Avoid places that will depress you. Don't go to a restaurant where you’ll be confronted with large groups of family members. It will make you feel lonelier, not less lonely.

Book comedy DVDs in advance. Don’t watch grim thrillers on this day. Cheer yourself up and have a good laugh. There are also always good TV programmes on this day. Check the TV schedule.

Check local church activities. Many churches have services on Christmas Day. Even if you’re not particularly religious, go anyway. It will do you good to be surrounded by lots of people who are singing and happy.
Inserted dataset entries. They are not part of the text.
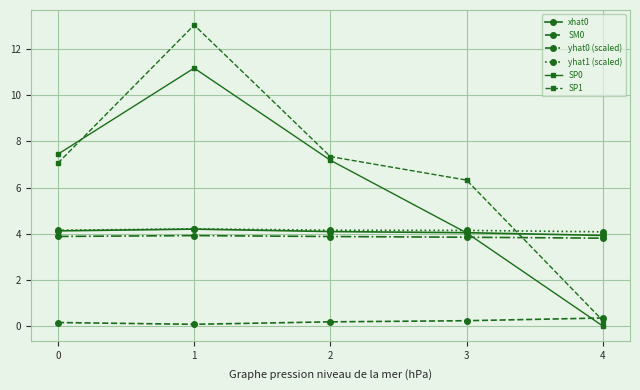

How many data points in SP1 are less than 7?

2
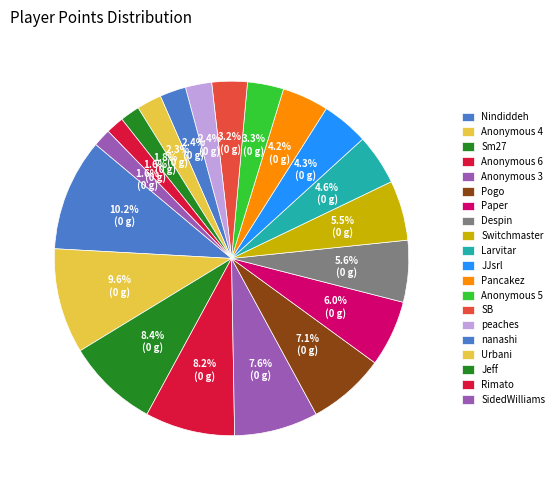

How many slices are in this pie chart?

20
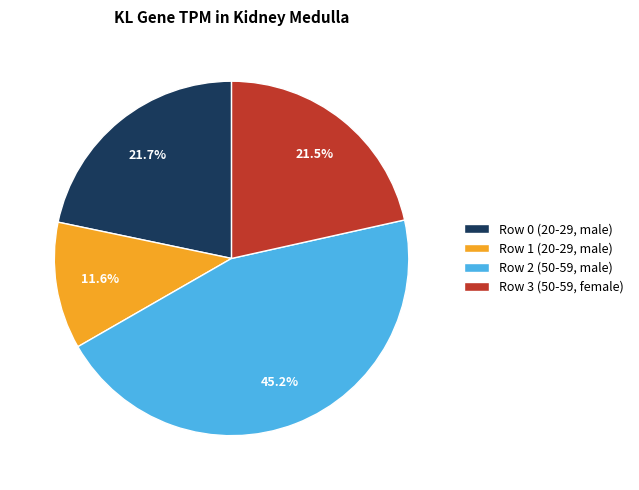

Which has a higher value, Row 0 (20-29, male) or Row 2 (50-59, male)?

Row 2 (50-59, male)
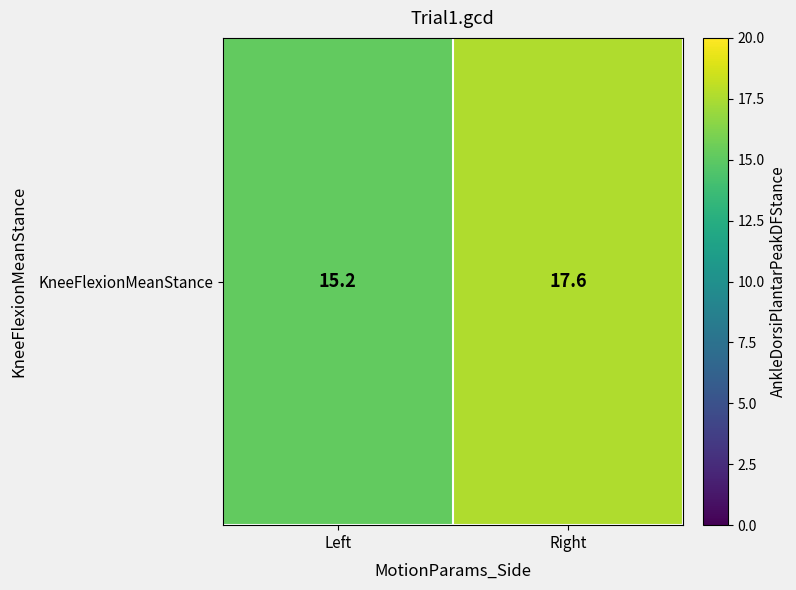

Rank the categories by value from lowest to highest.

Left, Right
Avoid being self-destructive. A drinking or food binge will only make you feel ill. This isn’t a day for self-destructive behaviour.

Earn some money. Caterers, cleaners and babysitters come at a very high premium over Christmas time. Find something that you can do, offer to help in some way, and make some money in the process.

This too shall pass. Accept that this day, even if it turns out fairly miserable, will come to an end. Two weeks later, you’ll probably have forgotten all about it.

Go for a walk. Find somewhere beautiful to go for a walk. An endorphin rush will do your mood a lot of good, and moping around at home definitely will not.

Phone a friend. Phone friends or family who are far away – this will cheer you up. If you have no one to speak to and you feel truly miserable, there's always a friendly voice at the end of the line at Lifeline, 24 hours a day. Call them on 13 11 14.